Ethnic group living near Mount Kenya

The Athi (sing. Mwathi, pl. A-Athi) were an ethnic group who lived around Mount Kenya up to and during the eighteenth and possibly nineteenth centuries. Many of their traditions have been captured among the Meru and Kikuyu people of Kenya. According to Meru traditions, the Athi were predated in their areas of occupation by the Agumba people.

==History==
===Settlement===
According to Meru traditions recorded by Fadiman, the period of entry onto Mount Kenya is recalled as the time of ax and fire-stick. As the hunters ventured into the forest zone, each "Mwathi...marked of a specific hunting region, often adjacent to that of hunter neighbors from other clans. Using 'ax, red clay, and fire-stick' to stake his claim". The hunters then progressed 'west' (uphill) into the forest in search of both meat and honey, making sure to remain within their self selected boundaries.

Meru traditions aver that the forest hunters of this era were armed, "only with small bows, axes and iron knives". They "declare that no forest hunter of this era used either shield or spear. Instead they relied on magic to protect them...".

==Way of life==
===Subsistence===
Traditions recorded by Fadiman (1994) portray the Athi as hunters. A common reference to meat and honey point to these being the Athi staples.

===Shelter===
In both Meru and Kikuyu traditions, the Athi are remembered as forest dwellers. Athi traditions recorded in Meru, i.e. "the more permanent hunting encampments", indicate that the Athi were partly mobile and lived in a hunting camp setup.

===Arms===
According to Athi traditions captured in Meru, the Athi were armed with small bows, axes and iron knives when they first ventured into the montane forest at the base of Mount Kenya.

===Trade===
The Athi of Kikuyu tradition traded meat and skins for agricultural products from their neighbors.

==Land use rights==
According to Meru tradition, the Athi demarcated hunting zones and defined them as belonging to a hunter or clan.

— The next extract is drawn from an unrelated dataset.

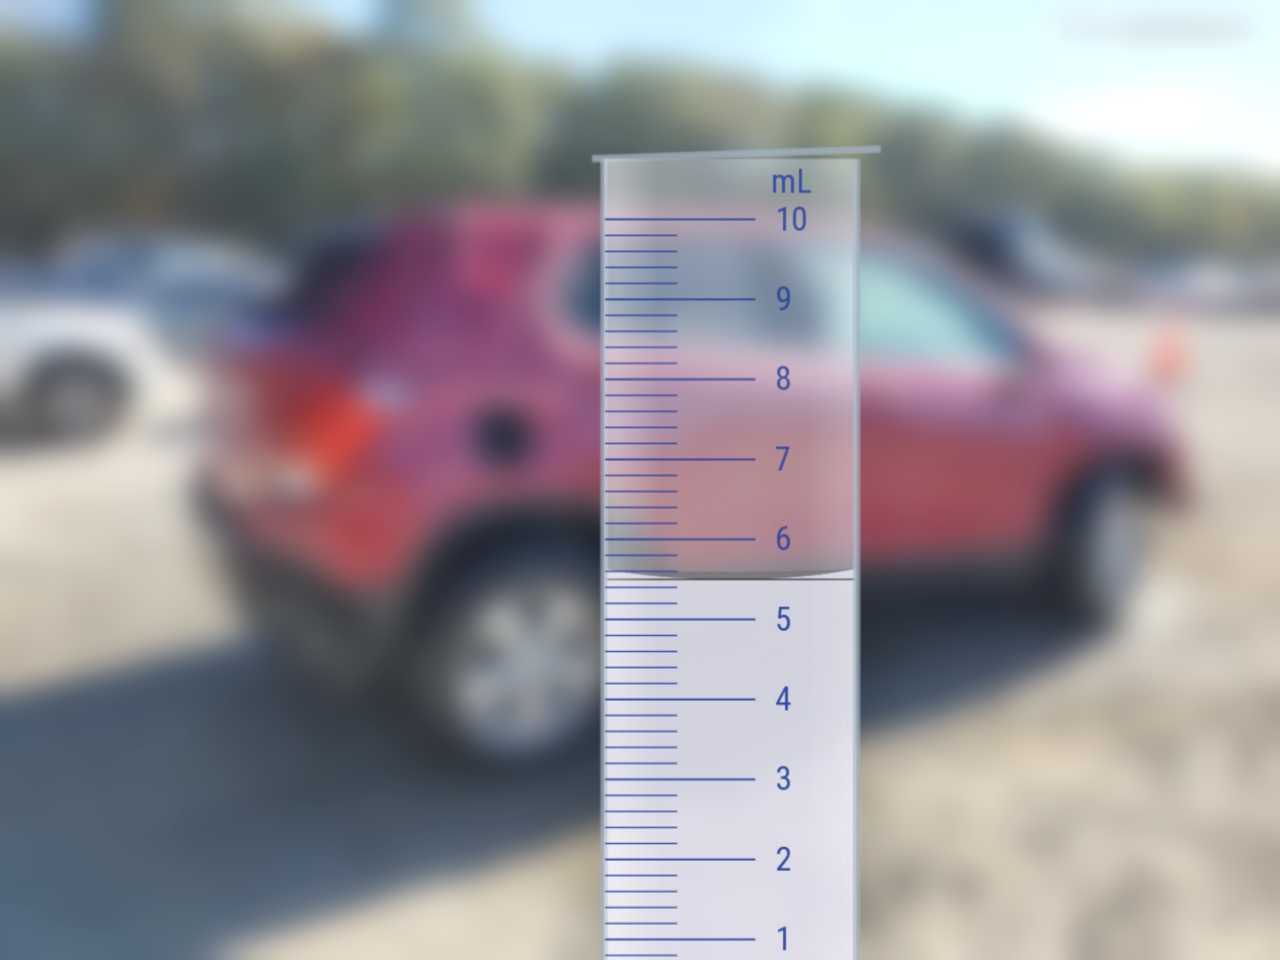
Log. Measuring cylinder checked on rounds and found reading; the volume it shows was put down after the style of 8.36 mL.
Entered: 5.5 mL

These zones were demarcated using a 'fire-stick'.

During the 1700s, the 'fire-stick' demarcation system appears to have been fused with the cursing rituals of the Agumba resulting in a witchcraft ritual known as 'Ndindi', essentially a stick which was curved with clan markings and smeared with bright red-ochre to enhance visibility. This stick was 'communally cursed' then used to demarcate the hunting zones of the using community.

In Kikuyu tradition, the Athi are recalled as having sold the Kikuyu land in the Kabete region. They were partially assimilated into this community and as late as 1983, groups of Athi were thought to be resident in the Rift Valley region of Kenya.

===Diaspora===
The Athi are in some accounts associated with the Okiek people.